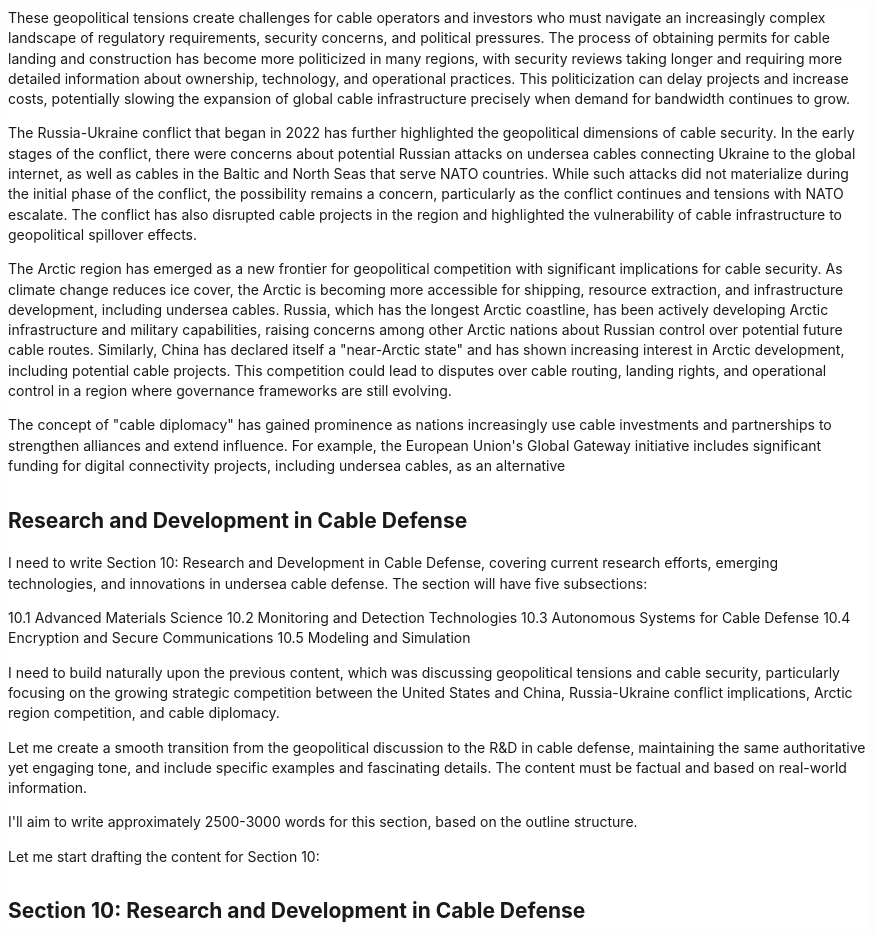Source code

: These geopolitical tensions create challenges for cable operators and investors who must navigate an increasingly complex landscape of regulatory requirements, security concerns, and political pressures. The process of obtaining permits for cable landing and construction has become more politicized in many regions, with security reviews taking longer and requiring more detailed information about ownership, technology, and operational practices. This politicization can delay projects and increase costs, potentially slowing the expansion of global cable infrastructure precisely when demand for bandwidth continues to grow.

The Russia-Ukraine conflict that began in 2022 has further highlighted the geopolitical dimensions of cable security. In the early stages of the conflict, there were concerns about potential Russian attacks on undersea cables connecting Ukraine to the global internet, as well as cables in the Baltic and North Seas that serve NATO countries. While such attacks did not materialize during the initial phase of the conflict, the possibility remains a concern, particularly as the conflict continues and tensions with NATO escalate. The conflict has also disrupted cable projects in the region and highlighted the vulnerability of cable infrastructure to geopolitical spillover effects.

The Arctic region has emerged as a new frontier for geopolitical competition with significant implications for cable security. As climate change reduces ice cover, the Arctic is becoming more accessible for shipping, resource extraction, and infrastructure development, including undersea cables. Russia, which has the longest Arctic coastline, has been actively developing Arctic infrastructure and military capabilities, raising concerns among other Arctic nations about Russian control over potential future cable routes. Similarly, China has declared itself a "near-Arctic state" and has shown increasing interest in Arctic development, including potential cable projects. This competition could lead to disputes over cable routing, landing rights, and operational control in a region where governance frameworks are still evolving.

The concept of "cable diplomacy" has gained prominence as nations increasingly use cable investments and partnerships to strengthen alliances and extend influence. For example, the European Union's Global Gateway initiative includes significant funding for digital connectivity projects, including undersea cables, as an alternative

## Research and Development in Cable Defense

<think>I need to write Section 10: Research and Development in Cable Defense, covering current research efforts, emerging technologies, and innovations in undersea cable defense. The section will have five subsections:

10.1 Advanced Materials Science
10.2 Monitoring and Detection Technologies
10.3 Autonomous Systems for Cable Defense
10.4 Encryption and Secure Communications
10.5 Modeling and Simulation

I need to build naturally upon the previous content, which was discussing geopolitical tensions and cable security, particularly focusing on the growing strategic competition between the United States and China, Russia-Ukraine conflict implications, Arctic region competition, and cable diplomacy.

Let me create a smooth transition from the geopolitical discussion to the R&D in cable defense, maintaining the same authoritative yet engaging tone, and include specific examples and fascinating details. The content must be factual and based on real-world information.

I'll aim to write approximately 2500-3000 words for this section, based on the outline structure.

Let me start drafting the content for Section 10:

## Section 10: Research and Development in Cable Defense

● ● ● ● ● ● ●

Task description: Reproduce the text of the material above word for word, leaving out the picture.

Solution to this problem:
Source code

: These geopolitical tensions create challenges for cable operators and investors who must navigate an increasingly complex landscape of regulatory requirements, security concerns, and political pressures. The process of obtaining permits for cable landing and construction has become more politicized in many regions, with security reviews taking longer and requiring more detailed information about ownership, technology, and operational practices. This politicization can delay projects and increase costs, potentially slowing the expansion of global cable infrastructure precisely when demand for bandwidth continues to grow.

The Russia-Ukraine conflict that began in 2022 has further highlighted the geopolitical dimensions of cable security. In the early stages of the conflict, there were concerns about potential Russian attacks on undersea cables connecting Ukraine to the global internet, as well as cables in the Baltic and North Seas that serve NATO countries. While such attacks did not materialize during the initial phase of the conflict, the possibility remains a concern, particularly as the conflict continues and tensions with NATO escalate. The conflict has also disrupted cable projects in the region and highlighted the vulnerability of cable infrastructure to geopolitical spillover effects.

The Arctic region has emerged as a new frontier for geopolitical competition with significant implications for cable security. As climate change reduces ice cover, the Arctic is becoming more accessible for shipping, resource extraction, and infrastructure development, including undersea cables. Russia, which has the longest Arctic coastline, has been actively developing Arctic infrastructure and military capabilities, raising concerns among other Arctic nations about Russian control over potential future cable routes. Similarly, China has declared itself a "near-Arctic state" and has shown increasing interest in Arctic development, including potential cable projects. This competition could lead to disputes over cable routing, landing rights, and operational control in a region where governance frameworks are still evolving.

The concept of "cable diplomacy" has gained prominence as nations increasingly use cable investments and partnerships to strengthen alliances and extend influence. For example, the European Union's Global Gateway initiative includes significant funding for digital connectivity projects, including undersea cables, as an alternative

## Research and Development in Cable Defense

<think>I need to write Section 10: Research and Development in Cable Defense, covering current research efforts, emerging technologies, and innovations in undersea cable defense. The section will have five subsections:

10.1 Advanced Materials Science
10.2 Monitoring and Detection Technologies
10.3 Autonomous Systems for Cable Defense
10.4 Encryption and Secure Communications
10.5 Modeling and Simulation

I need to build naturally upon the previous content, which was discussing geopolitical tensions and cable security, particularly focusing on the growing strategic competition between the United States and China, Russia-Ukraine conflict implications, Arctic region competition, and cable diplomacy.

Let me create a smooth transition from the geopolitical discussion to the R&D in cable defense, maintaining the same authoritative yet engaging tone, and include specific examples and fascinating details. The content must be factual and based on real-world information.

I'll aim to write approximately 2500-3000 words for this section, based on the outline structure.

Let me start drafting the content for Section 10:

## Section 10: Research and Development in Cable Defense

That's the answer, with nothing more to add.